The Easy Riders of Rincon Point

At 19, the Texan-born photographer Jimmy Metyko arrived in Santa Barbara. As he releases a new book celebrating Santa Barbara’s surfing heroes of the 1980s, he shares his first impressions of the legendary break

Words and Photography by JIMMY METYKO

 

A view of Santa Barbara from a Brooks Institute parking lot.

 

It was a sunny Saturday in January 1980 when, camera in hand, I made my way down the well-worn trail from the parking lot to the beach at Rincon del Mar, the world-renowned surf break located some fifteen miles south of Santa Barbara, California. I had traveled a long way to get there, both literally and figuratively. Nineteen years old at the time, I had grown up chasing waves along the Texas coast; calling yourself a surfer in those swell-challenged barrier islands meant that you spent a lot more time dreaming about surfing than actually surfing. We craved imagery especially, poring over and memorizing the period’s surf magazines until their pages grew thin and tattered. Unlike a lot of my friends, however, I not only studied the pictures of famous surfers like Jeff Hakman, Gerry Lopez, and Shaun Tomson, but also followed the exploits of the era’s best surf photographers, with top lensmen like Art Brewer, Jeff Divine, Larry Moore, and Aaron Chang firing my imagination as much as their star subjects did.

 

The waves, clean and green, and folding uniformly were like something out of a dream…or maybe going back in time

JIMMY METYKO

 

Shaun Tomson, 1983 (Jimmy Metyko “could not believe my luck to have a surfer of Shaun’s caliber in Santa Barbara through the early ’80s”).

 

I had been around cameras almost my entire life.

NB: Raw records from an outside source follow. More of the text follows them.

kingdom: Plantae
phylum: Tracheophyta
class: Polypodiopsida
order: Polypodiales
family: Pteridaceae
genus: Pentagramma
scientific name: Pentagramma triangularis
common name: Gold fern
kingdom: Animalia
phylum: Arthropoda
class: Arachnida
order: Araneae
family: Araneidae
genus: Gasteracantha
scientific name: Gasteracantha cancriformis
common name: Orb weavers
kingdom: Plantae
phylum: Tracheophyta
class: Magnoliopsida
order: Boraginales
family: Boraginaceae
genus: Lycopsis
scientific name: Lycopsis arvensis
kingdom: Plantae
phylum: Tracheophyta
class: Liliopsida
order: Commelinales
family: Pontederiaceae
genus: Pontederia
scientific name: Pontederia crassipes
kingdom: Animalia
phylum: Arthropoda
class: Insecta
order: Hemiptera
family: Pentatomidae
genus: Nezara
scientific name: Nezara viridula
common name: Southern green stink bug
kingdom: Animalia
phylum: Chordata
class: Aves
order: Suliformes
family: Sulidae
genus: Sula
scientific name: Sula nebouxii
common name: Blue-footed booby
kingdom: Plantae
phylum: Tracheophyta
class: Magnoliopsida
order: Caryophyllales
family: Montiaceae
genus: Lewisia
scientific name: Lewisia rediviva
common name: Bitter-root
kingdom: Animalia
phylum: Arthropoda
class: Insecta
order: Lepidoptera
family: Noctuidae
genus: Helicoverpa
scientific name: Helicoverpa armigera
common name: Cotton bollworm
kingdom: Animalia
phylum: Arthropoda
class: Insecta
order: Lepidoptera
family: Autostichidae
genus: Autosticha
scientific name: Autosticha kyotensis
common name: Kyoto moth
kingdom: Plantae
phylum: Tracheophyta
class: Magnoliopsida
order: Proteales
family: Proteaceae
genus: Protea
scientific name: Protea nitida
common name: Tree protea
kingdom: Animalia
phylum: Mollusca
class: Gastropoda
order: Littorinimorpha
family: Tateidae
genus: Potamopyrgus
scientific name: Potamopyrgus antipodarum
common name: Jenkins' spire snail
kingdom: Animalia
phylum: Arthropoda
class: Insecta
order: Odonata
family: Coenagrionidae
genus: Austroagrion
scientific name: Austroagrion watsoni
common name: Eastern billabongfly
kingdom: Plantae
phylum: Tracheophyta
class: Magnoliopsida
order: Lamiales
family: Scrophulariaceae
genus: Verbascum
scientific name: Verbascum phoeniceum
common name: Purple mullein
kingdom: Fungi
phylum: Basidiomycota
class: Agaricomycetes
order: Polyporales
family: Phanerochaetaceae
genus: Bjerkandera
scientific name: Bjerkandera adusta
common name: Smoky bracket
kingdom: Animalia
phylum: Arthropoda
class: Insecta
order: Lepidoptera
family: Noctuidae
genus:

The sons of world travelers, my brothers and I often were pulled from school for months at a time in order to accompany our parents on their far-flung voyages. By age nine, I had graduated from holding my father’s camera bag to taking charge of shooting the family’s travel images, mastering on the go many of the important basics of photography. With all that exposure, my passion for making photographs grew more personal, to be taken much more seriously at home between trips abroad. I even began to bring my camera along to the beach, fostering the unlikely notion that a guy from Texas could someday become a successful surf photographer. It was a crazy idea, but one that I pursued over the years with all my youthful optimism. It led to me applying to and being accepted at the Brooks Institute of Photography in Santa Barbara — and eventually finding myself walking down the trail to the waves of Rincon.

 

The Channel Islands camp, assembled to watch Tom Curren’s heat: Matt George, Shaun Tomson, Al Merrick, Soren Hansen, Sam George, Jeanine Curren, and David Pu’u.

 

Al Merrick shaping a board.

 

I distinctly remember it being one of those beautiful, sunny winter afternoons, the waves clean and green and folding uniformly around this “corner of the sea”— nothing exceptional for this stretch of coast, but for a surfer/photographer from Texas, like something out of a dream…or maybe like going back in time. The first wave I saw was being ridden by a surfer on a longboard, in a manner reminiscent of stylists Reynolds Yater and Kemp Aaberg, both of whom were standouts at Rincon in the 1960s. The next wave had two riders jockeying with each other for dominance in the pocket, both riding early 1970s surfboard shapes and sporting “soulful” all-black wetsuits, outdated beaver-tail jackets flapping. The surfer on the third wave, however, was something else entirely, something completely of this time — or, more accurately, of the future. Clad in red-and-blue neoprene, riding a short twin-fin surfboard, this diminutive young performer already stood out from the crowd of older surfers. But it was the manner in which he rode across a clean set wave that commanded the most attention, gliding from turn to turn so precisely, so smoothly, with effortlessness beyond his years. Watching him, you almost felt as if you were riding along with him, anticipating and experiencing every crisp maneuver as he carved his way through the crowd, from the top of the point all the way to the inside shorebreak at the base of Highway 101.

 

It was the manner in which he rode across a cleanset wave that commanded the most attention, gliding from turn to turn so effortlessly

JIMMY METYKO

 

The young surfer was fifteen-year-old Tommy Curren, son of legendary big-wave pioneer Pat Curren, US Boys Amateur Champion, and Santa Barbara High sophomore. He was also the surfer I had come to Santa Barbara — and, more specifically, Rincon — to photograph. And here he was, on the very first set of waves I saw that day. Excerpted from Shaping Surf History (Rizzoli, $55).

Tom Curren holding an airbrushed board with art by Bernie Tsao.

 

 

 

Feature image: World-champion surfer Tom Curren.